→ **Instructions for the task**:
Go to the line in the data below that contains "mouse_move(515, 229)". Write it out exactly, along with every later line through the last, and nothing else.

→ **Dataset entries**:
━━━━
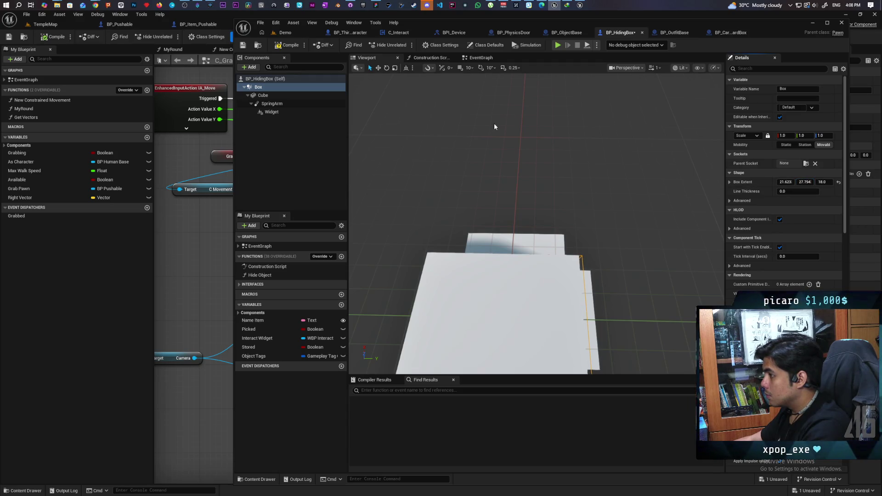
click(284, 97)
mouse_move(527, 318)
mouse_down()
mouse_move(505, 276)
mouse_move(542, 269)
mouse_move(519, 271)
mouse_move(505, 257)
mouse_move(473, 281)
mouse_up()
scroll(530, 207, up, 3)
mouse_move(505, 167)
mouse_down()
mouse_move(518, 171)
mouse_move(441, 202)
mouse_move(567, 240)
mouse_move(586, 225)
mouse_up()
mouse_move(503, 205)
mouse_down()
mouse_move(515, 229)
mouse_move(504, 243)
mouse_move(425, 182)
mouse_up()
key(f)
━━━━
→ **Result for this task**:
mouse_move(515, 229)
mouse_move(504, 243)
mouse_move(425, 182)
mouse_up()
key(f)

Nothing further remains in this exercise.